#### [Provided entries]
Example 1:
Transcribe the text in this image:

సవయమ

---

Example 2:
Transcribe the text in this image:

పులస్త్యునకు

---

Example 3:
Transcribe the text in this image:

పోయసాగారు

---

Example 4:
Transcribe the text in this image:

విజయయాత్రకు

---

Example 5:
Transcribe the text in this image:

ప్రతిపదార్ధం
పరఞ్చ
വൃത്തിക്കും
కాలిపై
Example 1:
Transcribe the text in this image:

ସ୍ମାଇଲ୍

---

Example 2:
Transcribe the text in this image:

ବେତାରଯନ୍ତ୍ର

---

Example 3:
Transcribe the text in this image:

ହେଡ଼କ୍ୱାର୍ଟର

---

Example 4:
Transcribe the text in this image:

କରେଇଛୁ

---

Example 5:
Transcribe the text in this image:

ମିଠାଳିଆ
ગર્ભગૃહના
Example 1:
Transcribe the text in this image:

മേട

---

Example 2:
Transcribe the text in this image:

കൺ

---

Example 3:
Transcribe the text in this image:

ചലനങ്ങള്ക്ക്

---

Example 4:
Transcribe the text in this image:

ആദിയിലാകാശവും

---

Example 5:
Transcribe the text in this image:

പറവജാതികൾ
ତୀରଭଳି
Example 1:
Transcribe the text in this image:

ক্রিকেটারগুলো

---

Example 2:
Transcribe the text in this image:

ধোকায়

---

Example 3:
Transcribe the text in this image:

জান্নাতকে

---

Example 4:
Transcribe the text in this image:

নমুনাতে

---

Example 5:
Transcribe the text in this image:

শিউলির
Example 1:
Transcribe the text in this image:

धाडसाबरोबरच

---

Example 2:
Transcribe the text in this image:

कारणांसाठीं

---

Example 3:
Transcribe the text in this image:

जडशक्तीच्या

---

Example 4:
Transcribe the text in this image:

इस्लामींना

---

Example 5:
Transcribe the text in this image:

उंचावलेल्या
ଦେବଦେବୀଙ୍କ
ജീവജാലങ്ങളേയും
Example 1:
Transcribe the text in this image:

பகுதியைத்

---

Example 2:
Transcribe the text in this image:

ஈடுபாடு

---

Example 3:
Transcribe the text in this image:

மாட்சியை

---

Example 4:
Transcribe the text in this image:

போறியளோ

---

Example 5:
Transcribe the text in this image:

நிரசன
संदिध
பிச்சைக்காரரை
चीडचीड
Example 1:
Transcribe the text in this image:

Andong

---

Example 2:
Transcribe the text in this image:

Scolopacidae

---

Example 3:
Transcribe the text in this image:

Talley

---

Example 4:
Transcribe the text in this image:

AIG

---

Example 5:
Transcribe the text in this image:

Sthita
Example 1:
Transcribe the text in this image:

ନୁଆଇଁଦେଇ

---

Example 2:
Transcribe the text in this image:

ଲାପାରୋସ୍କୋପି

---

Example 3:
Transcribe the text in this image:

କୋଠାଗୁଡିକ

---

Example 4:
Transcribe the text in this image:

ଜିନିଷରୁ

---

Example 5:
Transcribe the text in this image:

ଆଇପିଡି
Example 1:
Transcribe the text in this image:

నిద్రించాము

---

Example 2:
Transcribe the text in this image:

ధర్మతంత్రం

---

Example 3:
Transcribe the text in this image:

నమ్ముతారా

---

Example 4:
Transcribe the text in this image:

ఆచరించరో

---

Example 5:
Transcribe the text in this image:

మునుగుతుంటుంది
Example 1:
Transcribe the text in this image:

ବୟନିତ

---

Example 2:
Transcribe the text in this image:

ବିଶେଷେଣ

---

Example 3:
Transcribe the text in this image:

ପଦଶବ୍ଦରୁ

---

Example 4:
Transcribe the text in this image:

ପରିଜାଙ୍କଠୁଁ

#### [What you will do]
For every entry above, give it back exactly as written.

#### [Answer to the problem]
Example 1:
Transcribe the text in this image:

సవయమ

---

Example 2:
Transcribe the text in this image:

పులస్త్యునకు

---

Example 3:
Transcribe the text in this image:

పోయసాగారు

---

Example 4:
Transcribe the text in this image:

విజయయాత్రకు

---

Example 5:
Transcribe the text in this image:

ప్రతిపదార్ధం
పరఞ్చ
വൃത്തിക്കും
కాలిపై
Example 1:
Transcribe the text in this image:

ସ୍ମାଇଲ୍

---

Example 2:
Transcribe the text in this image:

ବେତାରଯନ୍ତ୍ର

---

Example 3:
Transcribe the text in this image:

ହେଡ଼କ୍ୱାର୍ଟର

---

Example 4:
Transcribe the text in this image:

କରେଇଛୁ

---

Example 5:
Transcribe the text in this image:

ମିଠାଳିଆ
ગર્ભગૃહના
Example 1:
Transcribe the text in this image:

മേട

---

Example 2:
Transcribe the text in this image:

കൺ

---

Example 3:
Transcribe the text in this image:

ചലനങ്ങള്ക്ക്

---

Example 4:
Transcribe the text in this image:

ആദിയിലാകാശവും

---

Example 5:
Transcribe the text in this image:

പറവജാതികൾ
ତୀରଭଳି
Example 1:
Transcribe the text in this image:

ক্রিকেটারগুলো

---

Example 2:
Transcribe the text in this image:

ধোকায়

---

Example 3:
Transcribe the text in this image:

জান্নাতকে

---

Example 4:
Transcribe the text in this image:

নমুনাতে

---

Example 5:
Transcribe the text in this image:

শিউলির
Example 1:
Transcribe the text in this image:

धाडसाबरोबरच

---

Example 2:
Transcribe the text in this image:

कारणांसाठीं

---

Example 3:
Transcribe the text in this image:

जडशक्तीच्या

---

Example 4:
Transcribe the text in this image:

इस्लामींना

---

Example 5:
Transcribe the text in this image:

उंचावलेल्या
ଦେବଦେବୀଙ୍କ
ജീവജാലങ്ങളേയും
Example 1:
Transcribe the text in this image:

பகுதியைத்

---

Example 2:
Transcribe the text in this image:

ஈடுபாடு

---

Example 3:
Transcribe the text in this image:

மாட்சியை

---

Example 4:
Transcribe the text in this image:

போறியளோ

---

Example 5:
Transcribe the text in this image:

நிரசன
संदिध
பிச்சைக்காரரை
चीडचीड
Example 1:
Transcribe the text in this image:

Andong

---

Example 2:
Transcribe the text in this image:

Scolopacidae

---

Example 3:
Transcribe the text in this image:

Talley

---

Example 4:
Transcribe the text in this image:

AIG

---

Example 5:
Transcribe the text in this image:

Sthita
Example 1:
Transcribe the text in this image:

ନୁଆଇଁଦେଇ

---

Example 2:
Transcribe the text in this image:

ଲାପାରୋସ୍କୋପି

---

Example 3:
Transcribe the text in this image:

କୋଠାଗୁଡିକ

---

Example 4:
Transcribe the text in this image:

ଜିନିଷରୁ

---

Example 5:
Transcribe the text in this image:

ଆଇପିଡି
Example 1:
Transcribe the text in this image:

నిద్రించాము

---

Example 2:
Transcribe the text in this image:

ధర్మతంత్రం

---

Example 3:
Transcribe the text in this image:

నమ్ముతారా

---

Example 4:
Transcribe the text in this image:

ఆచరించరో

---

Example 5:
Transcribe the text in this image:

మునుగుతుంటుంది
Example 1:
Transcribe the text in this image:

ବୟନିତ

---

Example 2:
Transcribe the text in this image:

ବିଶେଷେଣ

---

Example 3:
Transcribe the text in this image:

ପଦଶବ୍ଦରୁ

---

Example 4:
Transcribe the text in this image:

ପରିଜାଙ୍କଠୁଁ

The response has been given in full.